__Problem__.
In which lines of the data does the string "care" appear? Copy every one.

__Records for this task__.
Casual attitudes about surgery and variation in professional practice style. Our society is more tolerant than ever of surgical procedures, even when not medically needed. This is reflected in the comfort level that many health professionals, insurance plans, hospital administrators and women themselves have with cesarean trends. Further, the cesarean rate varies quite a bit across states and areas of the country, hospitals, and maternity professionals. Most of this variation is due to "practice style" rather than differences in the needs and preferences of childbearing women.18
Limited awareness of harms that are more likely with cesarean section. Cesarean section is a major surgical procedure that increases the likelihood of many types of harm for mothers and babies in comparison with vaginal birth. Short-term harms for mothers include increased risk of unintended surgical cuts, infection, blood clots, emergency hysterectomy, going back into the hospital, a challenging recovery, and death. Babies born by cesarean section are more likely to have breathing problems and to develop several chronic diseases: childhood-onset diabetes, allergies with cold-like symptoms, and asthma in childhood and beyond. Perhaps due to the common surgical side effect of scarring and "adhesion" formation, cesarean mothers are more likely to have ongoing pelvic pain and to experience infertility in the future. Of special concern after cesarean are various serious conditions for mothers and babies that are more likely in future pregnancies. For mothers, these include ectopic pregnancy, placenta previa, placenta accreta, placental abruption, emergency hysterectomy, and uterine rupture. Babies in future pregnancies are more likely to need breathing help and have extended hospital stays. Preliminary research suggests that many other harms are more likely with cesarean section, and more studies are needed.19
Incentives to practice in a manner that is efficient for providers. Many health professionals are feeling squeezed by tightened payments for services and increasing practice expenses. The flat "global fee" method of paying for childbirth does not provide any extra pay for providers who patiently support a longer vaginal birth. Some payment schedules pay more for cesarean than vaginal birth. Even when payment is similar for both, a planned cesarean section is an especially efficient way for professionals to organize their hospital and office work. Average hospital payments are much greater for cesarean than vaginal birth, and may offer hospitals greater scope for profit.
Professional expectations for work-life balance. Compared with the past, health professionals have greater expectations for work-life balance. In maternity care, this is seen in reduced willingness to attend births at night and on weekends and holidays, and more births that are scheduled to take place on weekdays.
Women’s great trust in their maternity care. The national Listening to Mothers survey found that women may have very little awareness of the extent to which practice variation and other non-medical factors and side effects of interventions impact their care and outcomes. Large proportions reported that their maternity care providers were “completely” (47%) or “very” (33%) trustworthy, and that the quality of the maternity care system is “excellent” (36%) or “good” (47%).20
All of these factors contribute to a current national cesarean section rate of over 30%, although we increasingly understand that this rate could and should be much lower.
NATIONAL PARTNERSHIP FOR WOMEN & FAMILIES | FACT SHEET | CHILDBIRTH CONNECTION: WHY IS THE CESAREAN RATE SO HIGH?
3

__Completed exercise__.
Professional expectations for work-life balance. Compared with the past, health professionals have greater expectations for work-life balance. In maternity care, this is seen in reduced willingness to attend births at night and on weekends and holidays, and more births that are scheduled to take place on weekdays.
Women’s great trust in their maternity care. The national Listening to Mothers survey found that women may have very little awareness of the extent to which practice variation and other non-medical factors and side effects of interventions impact their care and outcomes. Large proportions reported that their maternity care providers were “completely” (47%) or “very” (33%) trustworthy, and that the quality of the maternity care system is “excellent” (36%) or “good” (47%).20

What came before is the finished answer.